Mais le peintre a excellé dans un domaine assez ardu : le portrait. Il a peint tous les siens : ses oncles, des cousins pris sur le vif et ils ont été reproduits impeccablement comme si c’était des photographies, pourtant c’est le travail du pinceau manié admirablement. Ces tableaux et ceux de Nasreddine Dinet nous invitent à un voyage dans le temps. On imagine la machine à remonter le temps de Jules Verne pour retrouver nos rivières d’antan ainsi que les vieux qui fréquentaient nos marchés traditionnels, nos places publiques historiquement marquées ; les hommes et les femmes d’il y a un siècle à Bou-Saâda ou à la montagne où les gens vivaient petitement de galette ou de couscous d’orge ; à l’époque l’orge était l’aliment des plus pauvres. Les plus nantis avaient du lait, du beurre, il leur arrivait de manger des fruits parce qu’ils élevaient du bétail et cultivaient des vergers qui leur apportaient de quoi pouvoir sortir de l’ordinaire. Cependant, ils ne connaissaient même pas l’électricité et ils étaient loin de penser à la télévision, à l’ordinateur, au portable et à bien d’autres commodités du 21e siècle. Il faut vraiment aimer cette vie de nos ancêtres pour pouvoir envisager un voyage vers les lieux peints à cette époque.

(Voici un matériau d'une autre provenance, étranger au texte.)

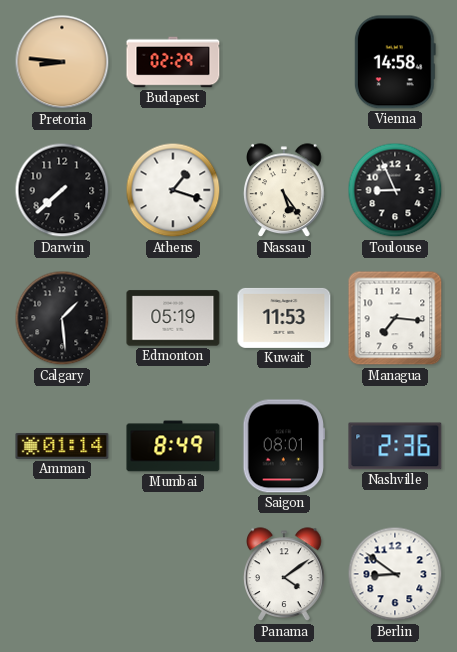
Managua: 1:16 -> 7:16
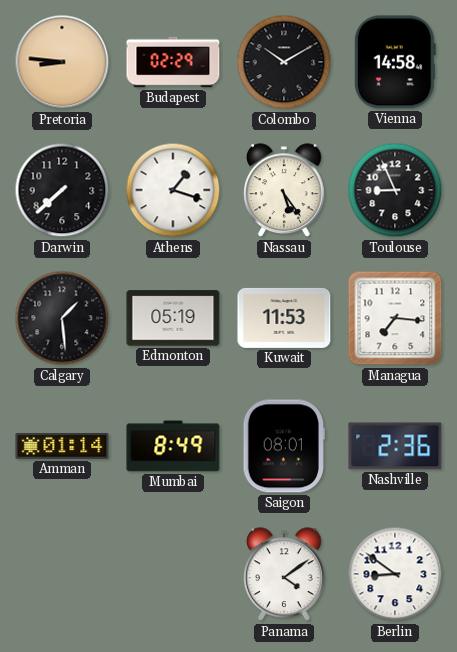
Colombo: none -> 10:10
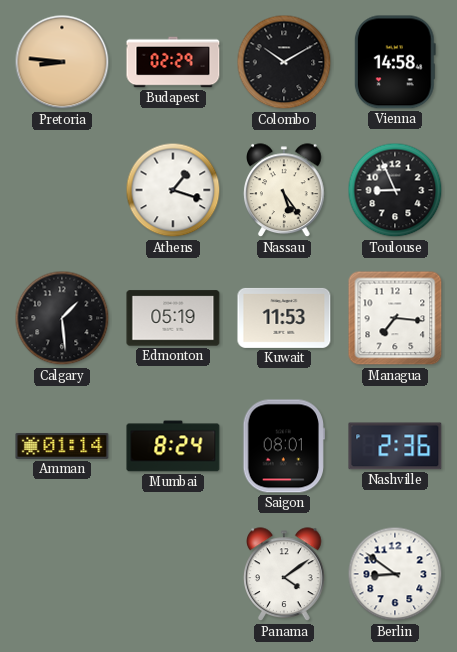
Darwin: 7:38 -> none
Mumbai: 8:49 -> 8:24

Il y a beaucoup à apprendre par Mohamed Khedda et M’hamed Issiakhem
Leurs œuvres qui relèvent d’une autre génération et de l’art abstrait restent à décrypter pour ce qu’elles renferment sur l’histoire et les traditions algériennes. On ne les connaît pas suffisamment ou pas du tout tant nous ne les comprenons pas leur langage pictural quelque peu semblable à l’écriture de Kateb Yacine. On peut dire que Dinet est peintre de formation qui a fait des tableaux admirables qui ont contribué à la connaissance de l’histoire de la population de Bou-Sâada. Il en est de même de Azouaou Mammeri, avec cette différence qu’il est devenu peintre malgré lui, il a découvert miraculeusement qu’il était peintre d’un talent rare alors qu’il avait été formé pour le métier d’enseignant. Ses tableaux sont les témoins d’un temps qu’on aurait voulu connaître plus, tant il recèle d’éléments historiques. Mohamed Khedda et M’hamed Issiakhem sont des génies de l’écriture picturale moderne qu’il faut apprendre à lire.